Ipocriti, il lamento delle banche “non si può sentire”!
Giovanni Sallusti · 20 Ottobre 2025
Cari ascoltatori, ha mille volte ragione Matteo Salvini quando dice che “le banche che si lamentano è una roba che non si può sentire”: non c’è definizione migliore, a prescindere dalle sfumature politiche. Non si può sentire per chi ha vissuto la cronaca italiana degli ultimi lustri, soprattutto quando al governo c’erano banchieri o figure di spicco vicine al mondo bancario sostenute dal Pd, magari senza essere passate dal voto degli italiani.
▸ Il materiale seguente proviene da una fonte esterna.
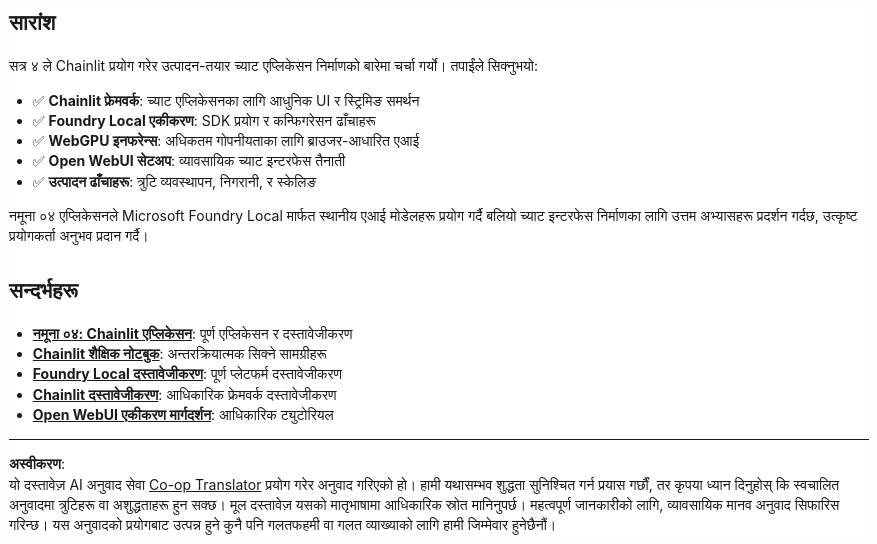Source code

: ## सारांश

सत्र ४ ले Chainlit प्रयोग गरेर उत्पादन-तयार च्याट एप्लिकेसन निर्माणको बारेमा चर्चा गर्यो। तपाईंले सिक्नुभयो:

- ✅ **Chainlit फ्रेमवर्क**: च्याट एप्लिकेसनका लागि आधुनिक UI र स्ट्रिमिङ समर्थन
- ✅ **Foundry Local एकीकरण**: SDK प्रयोग र कन्फिगरेसन ढाँचाहरू  
- ✅ **WebGPU इनफरेन्स**: अधिकतम गोपनीयताका लागि ब्राउजर-आधारित एआई
- ✅ **Open WebUI सेटअप**: व्यावसायिक च्याट इन्टरफेस तैनाती
- ✅ **उत्पादन ढाँचाहरू**: त्रुटि व्यवस्थापन, निगरानी, र स्केलिङ

नमूना ०४ एप्लिकेसनले Microsoft Foundry Local मार्फत स्थानीय एआई मोडेलहरू प्रयोग गर्दै बलियो च्याट इन्टरफेस निर्माणका लागि उत्तम अभ्यासहरू प्रदर्शन गर्दछ, उत्कृष्ट प्रयोगकर्ता अनुभव प्रदान गर्दै।

## सन्दर्भहरू

- **[नमूना ०४: Chainlit एप्लिकेसन](samples/04/README.md)**: पूर्ण एप्लिकेसन र दस्तावेजीकरण
- **[Chainlit शैक्षिक नोटबुक](samples/04/chainlit_app.ipynb)**: अन्तरक्रियात्मक सिक्ने सामग्रीहरू
- **[Foundry Local दस्तावेजीकरण](https://learn.microsoft.com/azure/ai-foundry/foundry-local/)**: पूर्ण प्लेटफर्म दस्तावेजीकरण
- **[Chainlit दस्तावेजीकरण](https://docs.chainlit.io/)**: आधिकारिक फ्रेमवर्क दस्तावेजीकरण
- **[Open WebUI एकीकरण मार्गदर्शन](https://github.com/microsoft/foundry-local/blob/main/docs/tutorials/chat-application-with-open-web-ui.md)**: आधिकारिक ट्युटोरियल

---

**अस्वीकरण**:  
यो दस्तावेज़ AI अनुवाद सेवा [Co-op Translator](https://github.com/Azure/co-op-translator) प्रयोग गरेर अनुवाद गरिएको हो। हामी यथासम्भव शुद्धता सुनिश्चित गर्न प्रयास गर्छौं, तर कृपया ध्यान दिनुहोस् कि स्वचालित अनुवादमा त्रुटिहरू वा अशुद्धताहरू हुन सक्छ। मूल दस्तावेज़ यसको मातृभाषामा आधिकारिक स्रोत मानिनुपर्छ। महत्वपूर्ण जानकारीको लागि, व्यावसायिक मानव अनुवाद सिफारिस गरिन्छ। यस अनुवादको प्रयोगबाट उत्पन्न हुने कुनै पनि गलतफहमी वा गलत व्याख्याको लागि हामी जिम्मेवार हुनेछैनौं।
Il punto è che il vicepremier Matteo Salvini è intervenuto al XVI Forum nazionale dei giovani imprenditori di Confcommercio e ha difeso e rivendicato la ratio di uno dei provvedimenti chiave in manovra, oltre la pace fiscale e l’operazione Irpef sul ceto medio (che sono misure liberali, di puro controdestra). Dunque, Salvini ha detto che “le banche devono pagare 5 miliardi, e se si lamentano saranno 6-7, perché è una roba che non si può sentire, tutti possono piangere tranne le banche italiane. Il fatto che le banche che stanno facendo utili da decine di miliardi possano dare un piccolo contributo di questi utili a fine anno per aiutare il consumo interno, il reddito di famiglie e imprese, mi sembra utile”.
Ha ragione, anche perché sulla vicenda banche si aggira una quantità di ipocrisia fuori controllo. Gli istituti di credito hanno realizzato mega-profitti, ma non come potrebbero aver fatto aziende private, cioè grazie una dinamica virtuosa di mercato, di successo: in quel caso sarebbe sbagliato pretendere un solo euro in più di quanto già previsto. Ma le banche italiane negli ultimi anni hanno stra-guadagnato ogni volta che la signora Christine Lagarde, nel suo ufficio elegante di Bruxelles, ha deciso di alzare i tassi di interesse: quindi senza alcun merito e senza un ruolo attivo, ma semplicemente raccogliendo la cascata di miliardi che è discesa da un provvedimento dirigista.
Tant’è che la differenza tra gli interessi che le banche corrispondono ai correntisti e gli interessi che richiedono è cresciuta fino a essere moralmente indifendibile, un delta arbitrario che con il mercato nulla ha a che fare. Le banche sono forse il soggetto che ha più beneficiato dell’azione improntata dal governo sulla tenuta dei conti, anzitutto grazie al ministro Giancarlo Giorgetti, e hanno goduto del salto in avanti nel gradimento dell’Italia presso le agenzie di rating, un netto miglioramento rispetto a quando c’erano i presunti sapienti. Inoltre lo spread è sceso a livelli che non si vedevano dal 2010 e tutti i fondamentali macroeconomici sono cresciuti. Le banche hanno tratto vantaggio anche della stabilità dell’esecutivo che, per gli investitori soprattutto esteri e per i grandi capitali, è un valore.
Quindi fanno ridere i cosiddetti liberali in difesa delle banche, non siamo sul terreno di Adam Smith: sono aziende anomale che hanno fatto profitti anomali non figli del mercato. E se il decisore pubblico ha generato dei vantaggi, non è che quando prende decisioni meno gradite diventa invadente: se ho incassato dei pro, posso avere anche dei contro in un momento storico in cui si manifestano delle priorità. E la priorità, dice ancora Salvini, è sgravare e sostenere ulteriormente il ceto medio e le famiglie italiane chiedendo un mini sacrificio a chi ha fatto mega-profitti non figli del mercato. Non solo: se i liberali in difesa delle banche fanno ridere, la sinistra in difesa delle banche fa riderissimo: però è molto coerente, perché da decenni il suo luogo di riferimento non è più la fabbrica, ma proprio le grandi istituzioni finanziarie e tecnocratiche.
Ripetiamo: le banche che si lamentano è una roba che non si può sentire: avanti tutta!